Growing risk appetite sees investors implement a wider range of strategies in Europe with ‘value-add' approach and alternative assets becoming increasingly popular, according to Invesco Real Estate.
Growing risk appetite sees investors implement a wider range of strategies in Europe with ‘value-add’ approach and alternative assets becoming increasingly popular, according to Invesco Real Estate.
Invesco Real Estate (IRE) has published its H2 2013 Real Estate House View: European Market Outlook, an in-depth overview of the European real estate market.
The report finds that investor risk appetite is growing in the wake of improving economic data and that a wider range of strategies is being implemented as a result.

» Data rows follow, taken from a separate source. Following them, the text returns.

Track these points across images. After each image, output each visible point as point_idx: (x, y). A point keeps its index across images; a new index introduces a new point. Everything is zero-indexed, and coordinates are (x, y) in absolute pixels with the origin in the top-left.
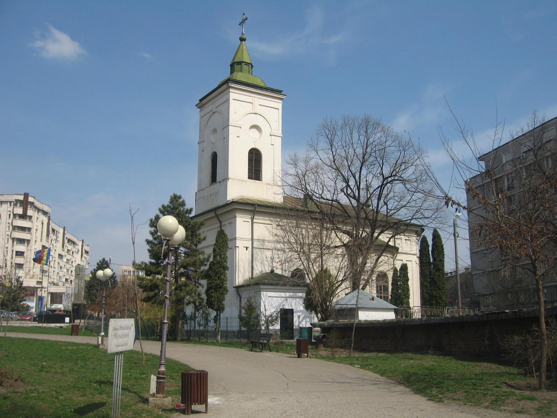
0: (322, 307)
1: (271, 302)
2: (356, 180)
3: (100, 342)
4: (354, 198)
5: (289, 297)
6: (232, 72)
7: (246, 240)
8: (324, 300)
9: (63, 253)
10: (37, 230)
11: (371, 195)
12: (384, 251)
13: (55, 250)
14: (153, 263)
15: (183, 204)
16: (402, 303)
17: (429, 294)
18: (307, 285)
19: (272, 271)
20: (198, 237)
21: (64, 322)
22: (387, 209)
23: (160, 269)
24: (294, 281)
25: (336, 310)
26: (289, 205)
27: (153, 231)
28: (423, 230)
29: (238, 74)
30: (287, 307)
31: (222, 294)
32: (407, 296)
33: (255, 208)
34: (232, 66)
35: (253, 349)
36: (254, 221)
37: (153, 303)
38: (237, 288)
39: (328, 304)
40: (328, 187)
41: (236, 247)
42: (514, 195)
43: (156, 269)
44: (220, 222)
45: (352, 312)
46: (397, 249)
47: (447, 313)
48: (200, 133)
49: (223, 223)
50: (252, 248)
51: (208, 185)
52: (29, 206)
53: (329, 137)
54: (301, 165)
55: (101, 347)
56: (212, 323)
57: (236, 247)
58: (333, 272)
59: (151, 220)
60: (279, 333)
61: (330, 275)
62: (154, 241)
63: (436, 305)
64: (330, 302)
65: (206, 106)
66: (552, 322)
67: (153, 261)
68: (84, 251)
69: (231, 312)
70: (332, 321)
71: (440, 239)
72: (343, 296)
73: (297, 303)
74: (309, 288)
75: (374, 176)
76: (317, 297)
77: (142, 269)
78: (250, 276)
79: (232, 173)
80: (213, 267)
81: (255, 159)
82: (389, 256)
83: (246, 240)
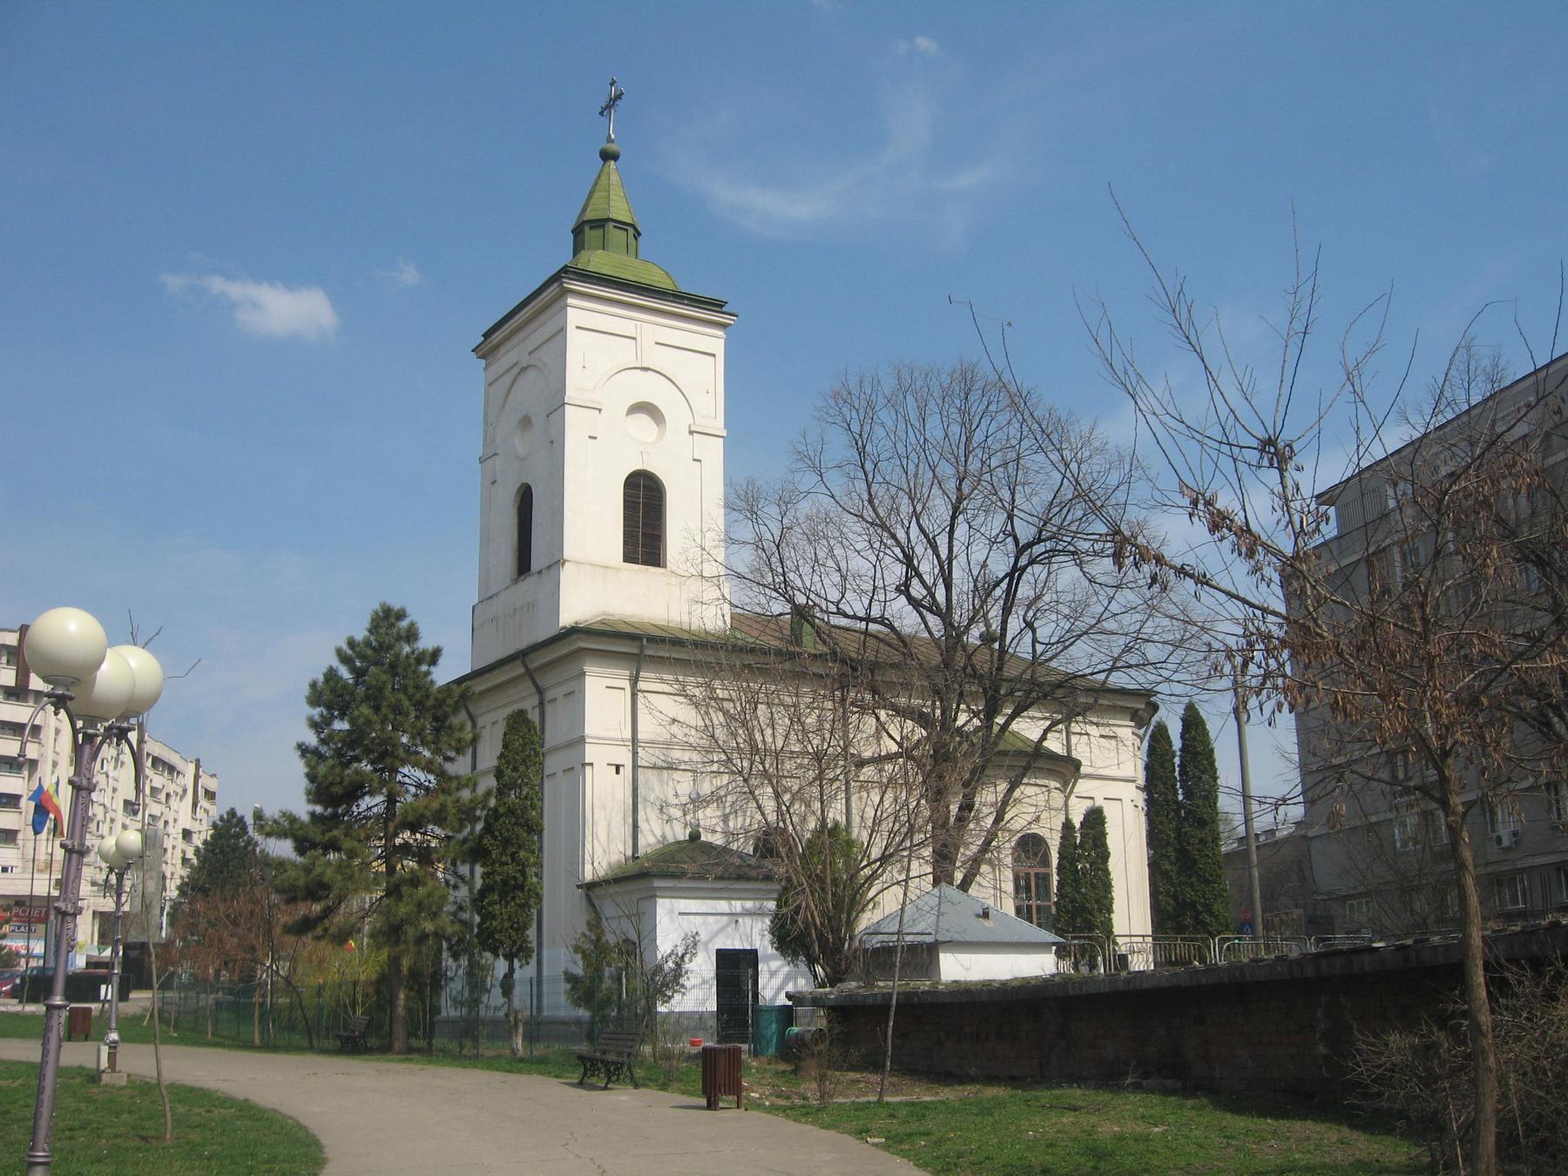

IRE said it believes that Europe remains well placed to offer a diverse range of opportunities to meet the demand and highlights some specific areas of potential.
“As Europe continues its gradual recovery we continue to believe real estate offers compelling reasons to invest, and growing risk appetite among investors in this asset class appears to reflect that,” says Kim Politzer, Director – European Research, Invesco Real Estate. “Real estate’s income characteristics can make it an attractive alternative to fixed income products right now, while improving economic fundamentals also have the potential to deliver an additional growth element.”
Prime European real estate, particularly in gateway cities such as London and Stockholm, still attracts a broad range of institutional capital and IRE believes this type of asset will continue to offer stable but relatively low returns.
For those willing to move up the risk curve, gateway cities can offer increasingly attractive opportunities for ‘value-add’ strategies in which investors acquire non-core properties with curable deficiencies such as leasing issues or poor building quality, and then make the necessary investment to turn them into core assets.
These types of cities are likely to be the earliest beneficiaries of the recovery, and increased tenant demand should initially outstrip supply as development pipelines begin to respond. A ‘manufacture-to-core’ approach should enable investors to deliver grade-A space to the market in the next two years and this has the potential to produce improved returns over traditional core investments.
The report also finds that the steadily growing market for ‘alternative’ real estate investment has continued to offer attractive returns, with hotels and residential both outperforming conventional commercial real estate in the last five years.
Looking ahead, IRE forecasts indicate that core prime logistics are likely to outperform the other sectors over the next five years, while the office sector is expected to generate the strongest rental growth over the same period. Given the prospects for improving fundamentals, we believe the office sector offers some of the best opportunities for value-add strategies.